Impasses no processo de adoção no Brasil
Enviada em 20/06/2020
A constituição brasileira de 1988 assegura prioridade absoluta aos direitos fundamentais da criança e do adolescente. De modo análogo, milhares de crianças e adolescentes no país esperam por adoção, que é uma medida de defesa e tem a capacidade de mudar destinos de muitas crianças e jovens que vivem à espera de uma família. No entanto, há impasses que atrasam o processo adotivo no país, como preferências no perfil da criança e o desinteresse em adotar crianças que tem irmãos. Nesse contexto, urgem medidas que facilitem o processo de adoção no Brasil.

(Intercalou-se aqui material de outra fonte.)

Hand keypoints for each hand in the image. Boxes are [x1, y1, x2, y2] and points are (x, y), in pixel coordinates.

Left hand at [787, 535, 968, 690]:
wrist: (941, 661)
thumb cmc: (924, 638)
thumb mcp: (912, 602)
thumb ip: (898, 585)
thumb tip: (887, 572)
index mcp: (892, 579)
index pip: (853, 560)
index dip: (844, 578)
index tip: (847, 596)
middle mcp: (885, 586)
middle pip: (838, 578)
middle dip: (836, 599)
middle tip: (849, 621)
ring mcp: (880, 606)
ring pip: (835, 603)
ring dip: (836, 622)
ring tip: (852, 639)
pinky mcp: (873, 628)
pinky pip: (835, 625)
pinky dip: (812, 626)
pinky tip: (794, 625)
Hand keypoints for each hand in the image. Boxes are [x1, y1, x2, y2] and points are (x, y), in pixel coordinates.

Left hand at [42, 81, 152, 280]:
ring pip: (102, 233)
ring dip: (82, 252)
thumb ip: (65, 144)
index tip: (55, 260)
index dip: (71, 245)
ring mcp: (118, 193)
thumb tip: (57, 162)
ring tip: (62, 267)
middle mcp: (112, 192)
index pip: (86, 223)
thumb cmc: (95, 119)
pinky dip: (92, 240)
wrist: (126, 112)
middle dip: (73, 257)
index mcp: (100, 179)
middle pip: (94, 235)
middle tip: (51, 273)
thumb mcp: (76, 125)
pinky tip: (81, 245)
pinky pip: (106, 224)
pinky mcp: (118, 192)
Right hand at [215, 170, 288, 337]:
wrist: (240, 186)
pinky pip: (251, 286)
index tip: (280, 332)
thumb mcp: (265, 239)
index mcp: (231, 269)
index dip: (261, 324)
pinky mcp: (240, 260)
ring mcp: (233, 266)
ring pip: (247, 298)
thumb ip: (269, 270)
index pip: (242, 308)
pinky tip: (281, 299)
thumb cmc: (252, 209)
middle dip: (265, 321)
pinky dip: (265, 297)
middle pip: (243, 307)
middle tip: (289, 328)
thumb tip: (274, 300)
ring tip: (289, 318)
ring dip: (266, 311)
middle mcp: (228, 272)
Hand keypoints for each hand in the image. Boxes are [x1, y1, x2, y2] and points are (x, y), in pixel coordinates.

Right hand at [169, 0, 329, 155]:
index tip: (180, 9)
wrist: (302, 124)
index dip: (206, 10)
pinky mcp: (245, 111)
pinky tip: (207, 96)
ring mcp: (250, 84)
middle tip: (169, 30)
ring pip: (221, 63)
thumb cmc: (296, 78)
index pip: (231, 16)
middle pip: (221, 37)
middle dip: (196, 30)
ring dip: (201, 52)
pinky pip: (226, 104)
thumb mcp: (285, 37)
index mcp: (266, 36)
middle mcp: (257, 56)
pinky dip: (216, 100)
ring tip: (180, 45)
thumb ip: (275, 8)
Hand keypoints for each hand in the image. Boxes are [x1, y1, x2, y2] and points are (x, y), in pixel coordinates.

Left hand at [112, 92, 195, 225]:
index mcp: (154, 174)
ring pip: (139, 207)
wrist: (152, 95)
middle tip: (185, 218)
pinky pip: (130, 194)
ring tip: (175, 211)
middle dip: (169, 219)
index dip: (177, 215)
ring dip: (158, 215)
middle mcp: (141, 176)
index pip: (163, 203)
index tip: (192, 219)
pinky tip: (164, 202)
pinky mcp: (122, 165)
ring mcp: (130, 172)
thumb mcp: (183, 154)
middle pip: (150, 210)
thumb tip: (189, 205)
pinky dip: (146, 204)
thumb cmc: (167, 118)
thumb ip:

Em primeiro plano, vale destacar a escolha do perfil da criança como um agravante impasse na adoção. Nesse viés, de acordo com estatísticas do CNJ (Conselho Nacional de Justiça), 25,63% dos pretendentes admite adotar crianças com quatro anos ou mais, entretanto, apenas 4,1% dos que estão no cadastro do CNJ à espera de uma família têm idade inferior a 4 anos. Com isso, as crianças com idades mais avançadas são deixadas de lado no quesito adotivo. Isso torna maior o número daqueles que não se enquadram nesse perfil ficarem a esperar por adoção, o que torna um processo incerto. No entanto, é importante abortar na sociedade essas predileções quanto a idade das crianças, visto que, existem crianças e adolescentes com o sonho de viver em família que podem ser interrompidos por questões de preferências pessoais.
Outrossim, importa discutir o quanto crianças e adolescentes que tem irmãos sofrem a questão da baixa aceitação adotiva no país. Nesse viés, dados do jornal Estadão, mostram que 67% das pessoas interessadas em adotar querem filhos sem irmãos. Interpreta-se, assim, que, crianças e adolescentes que se encontram nos lares de adoção que tem irmãos, são vistos como barreiras, como se os laços familiares possam interferir na relação com a futura família. Sob essa ótica, vale mencionar as ideias do escritor Leo Buscaglia, o qual afirma “Veja os problemas como pequenos milagres que podem trazer-lhe sabedoria e mudança”. Com base nisso, é necessário transformar a adoção de irmãos tachada de problema em um caminho que pode trazer sabedoria e mudanças para os pais quanto para os filhos.
Diante do exposto, medidas são necessárias para facilitar o processo adotivo no país. Para isso, o Governo Judiciário deve realizar reuniões com os futuros pais para explicar a importância de acolher crianças e adolescentes independente da idade, a fim de facilitar o processo as pessoas e tornar a adoção com alcance maior. Ademais, cabe as ONGs, em parceria com mídias socioeducativas, a divulgação de vídeos nas redes sociais e panfletos nas ruas que abordem a importância das famílias aceitarem crianças e adolescentes sem nenhuma restrição, no intuito de incentivar a adoção como um ato de amor e fraternidade. Sendo assim, poder-se-á melhorar a questão da adoção no Brasil.